ACTION ITEM: Output the full listing exactly.

DATA TO PROCESS:
•••••
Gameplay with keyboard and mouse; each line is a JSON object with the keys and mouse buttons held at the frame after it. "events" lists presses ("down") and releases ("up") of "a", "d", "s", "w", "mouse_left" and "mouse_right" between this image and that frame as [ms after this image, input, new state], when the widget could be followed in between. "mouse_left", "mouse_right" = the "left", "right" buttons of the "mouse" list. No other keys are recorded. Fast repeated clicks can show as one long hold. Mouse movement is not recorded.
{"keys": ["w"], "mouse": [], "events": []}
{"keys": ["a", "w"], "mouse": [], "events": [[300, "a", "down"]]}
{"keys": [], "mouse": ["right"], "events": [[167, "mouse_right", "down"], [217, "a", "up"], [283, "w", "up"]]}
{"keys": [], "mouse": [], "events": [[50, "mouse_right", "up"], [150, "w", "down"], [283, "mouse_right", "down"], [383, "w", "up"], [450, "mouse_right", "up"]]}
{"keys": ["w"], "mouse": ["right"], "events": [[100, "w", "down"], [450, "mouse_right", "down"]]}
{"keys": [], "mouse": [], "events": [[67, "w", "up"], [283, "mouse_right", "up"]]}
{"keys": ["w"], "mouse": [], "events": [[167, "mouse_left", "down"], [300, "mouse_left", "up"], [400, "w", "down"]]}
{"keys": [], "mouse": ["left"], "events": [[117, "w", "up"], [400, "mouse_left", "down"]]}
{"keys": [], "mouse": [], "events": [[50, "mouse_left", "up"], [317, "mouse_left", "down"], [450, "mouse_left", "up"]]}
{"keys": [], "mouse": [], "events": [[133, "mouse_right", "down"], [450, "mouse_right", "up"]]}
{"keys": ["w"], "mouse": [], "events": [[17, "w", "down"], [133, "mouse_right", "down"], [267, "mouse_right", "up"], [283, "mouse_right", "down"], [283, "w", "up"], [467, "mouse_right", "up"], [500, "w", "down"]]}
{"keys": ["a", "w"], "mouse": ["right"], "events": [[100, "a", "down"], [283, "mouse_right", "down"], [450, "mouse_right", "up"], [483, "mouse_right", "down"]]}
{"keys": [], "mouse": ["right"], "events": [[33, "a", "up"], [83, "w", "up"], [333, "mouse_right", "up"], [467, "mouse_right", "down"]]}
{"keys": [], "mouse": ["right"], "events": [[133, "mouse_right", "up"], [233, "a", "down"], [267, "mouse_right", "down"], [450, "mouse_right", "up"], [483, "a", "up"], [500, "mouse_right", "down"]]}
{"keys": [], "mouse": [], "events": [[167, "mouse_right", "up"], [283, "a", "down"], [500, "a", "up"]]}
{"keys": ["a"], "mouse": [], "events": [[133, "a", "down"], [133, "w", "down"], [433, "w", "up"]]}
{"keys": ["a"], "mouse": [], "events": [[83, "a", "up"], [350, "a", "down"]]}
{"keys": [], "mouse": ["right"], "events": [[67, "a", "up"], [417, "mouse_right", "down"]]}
•••••
TASK RESULT:
Gameplay with keyboard and mouse; each line is a JSON object with the keys and mouse buttons held at the frame after it. "events" lists presses ("down") and releases ("up") of "a", "d", "s", "w", "mouse_left" and "mouse_right" between this image and that frame as [ms after this image, input, new state], when the widget could be followed in between. "mouse_left", "mouse_right" = the "left", "right" buttons of the "mouse" list. No other keys are recorded. Fast repeated clicks can show as one long hold. Mouse movement is not recorded.
{"keys": ["w"], "mouse": [], "events": []}
{"keys": ["a", "w"], "mouse": [], "events": [[300, "a", "down"]]}
{"keys": [], "mouse": ["right"], "events": [[167, "mouse_right", "down"], [217, "a", "up"], [283, "w", "up"]]}
{"keys": [], "mouse": [], "events": [[50, "mouse_right", "up"], [150, "w", "down"], [283, "mouse_right", "down"], [383, "w", "up"], [450, "mouse_right", "up"]]}
{"keys": ["w"], "mouse": ["right"], "events": [[100, "w", "down"], [450, "mouse_right", "down"]]}
{"keys": [], "mouse": [], "events": [[67, "w", "up"], [283, "mouse_right", "up"]]}
{"keys": ["w"], "mouse": [], "events": [[167, "mouse_left", "down"], [300, "mouse_left", "up"], [400, "w", "down"]]}
{"keys": [], "mouse": ["left"], "events": [[117, "w", "up"], [400, "mouse_left", "down"]]}
{"keys": [], "mouse": [], "events": [[50, "mouse_left", "up"], [317, "mouse_left", "down"], [450, "mouse_left", "up"]]}
{"keys": [], "mouse": [], "events": [[133, "mouse_right", "down"], [450, "mouse_right", "up"]]}
{"keys": ["w"], "mouse": [], "events": [[17, "w", "down"], [133, "mouse_right", "down"], [267, "mouse_right", "up"], [283, "mouse_right", "down"], [283, "w", "up"], [467, "mouse_right", "up"], [500, "w", "down"]]}
{"keys": ["a", "w"], "mouse": ["right"], "events": [[100, "a", "down"], [283, "mouse_right", "down"], [450, "mouse_right", "up"], [483, "mouse_right", "down"]]}
{"keys": [], "mouse": ["right"], "events": [[33, "a", "up"], [83, "w", "up"], [333, "mouse_right", "up"], [467, "mouse_right", "down"]]}
{"keys": [], "mouse": ["right"], "events": [[133, "mouse_right", "up"], [233, "a", "down"], [267, "mouse_right", "down"], [450, "mouse_right", "up"], [483, "a", "up"], [500, "mouse_right", "down"]]}
{"keys": [], "mouse": [], "events": [[167, "mouse_right", "up"], [283, "a", "down"], [500, "a", "up"]]}
{"keys": ["a"], "mouse": [], "events": [[133, "a", "down"], [133, "w", "down"], [433, "w", "up"]]}
{"keys": ["a"], "mouse": [], "events": [[83, "a", "up"], [350, "a", "down"]]}
{"keys": [], "mouse": ["right"], "events": [[67, "a", "up"], [417, "mouse_right", "down"]]}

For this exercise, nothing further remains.